▸ **Textauszug**:
—————

Von Lukas Latz | Berlin

Die Gutachter von GEO-NET Umweltconsulting aus Hannover erstellen Windpotenzialstudien, Ertragsgutachten, Windatlanten und Windmesskampagnen für Projektentwickler von Windparks auf der ganzen Welt. Über die Märkte Zentralasiens sprechen Johannes Lange, Business Development Manager, und Johannes Becker, Prokurist und Abteilungsleiter für die Bereiche Wind & Site International.  

GTAI: Was bieten Sie an?

LANGE: Der Fokus unserer Firma liegt auf Windgutachten und Windfeldsimulation. Projektentwickler brauchen Windgutachten für die Wirtschaftlichkeitsberechnung, um von Banken eine Finanzierung zu bekommen. Als zertifizierter, unabhängiger Dienstleister stellen wir sicher, dass Windgutachten, Dokumentationen und Messungen entsprechend den aktuellen Normen und Standards gemacht sind.

Für die Windmessung erheben Sie Daten und erstellen das Gutachten?

BECKER: Grob gesagt besteht da ein Unterschied zwischen Deutschland und dem Ausland. In Deutschland stellt uns ein Projektentwickler häufig einen kompletten Datensatz und wir sollen mit einer Vorlaufzeit von vier bis sechs Wochen ein bankfähiges Gutachten erstellen.

Und im Ausland?

—————

▸ **Aufgaben**:
A) Mit welcher Vorlaufzeit soll dem Textauszug zufolge in Deutschland ein bankfähiges Gutachten erstellt werden?
B) Kopiere aus dem Textauszug wortgetreu den Abschnitt von „BECKER: Grob gesagt“ bis „bankfähiges Gutachten erstellen.“.

▸ **Datensätze**:
—————

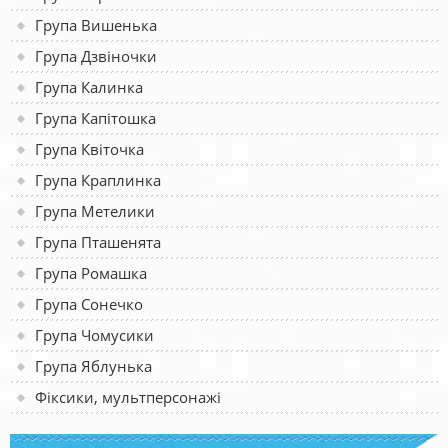
Група Вишенька
Група Дзвіночки
Група Калинка
Група Капітошка
Група Квіточка
Група Краплинка
Група Метелики
Група Пташенята
Група Ромашка
Група Сонечко
Група Чомусики
Група Яблунька
Фіксики, мультперсонажі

—————

▸ **Lösungen**:
A) Mit einer Vorlaufzeit von vier bis sechs Wochen.

B)
BECKER: Grob gesagt besteht da ein Unterschied zwischen Deutschland und dem Ausland. In Deutschland stellt uns ein Projektentwickler häufig einen kompletten Datensatz und wir sollen mit einer Vorlaufzeit von vier bis sechs Wochen ein bankfähiges Gutachten erstellen.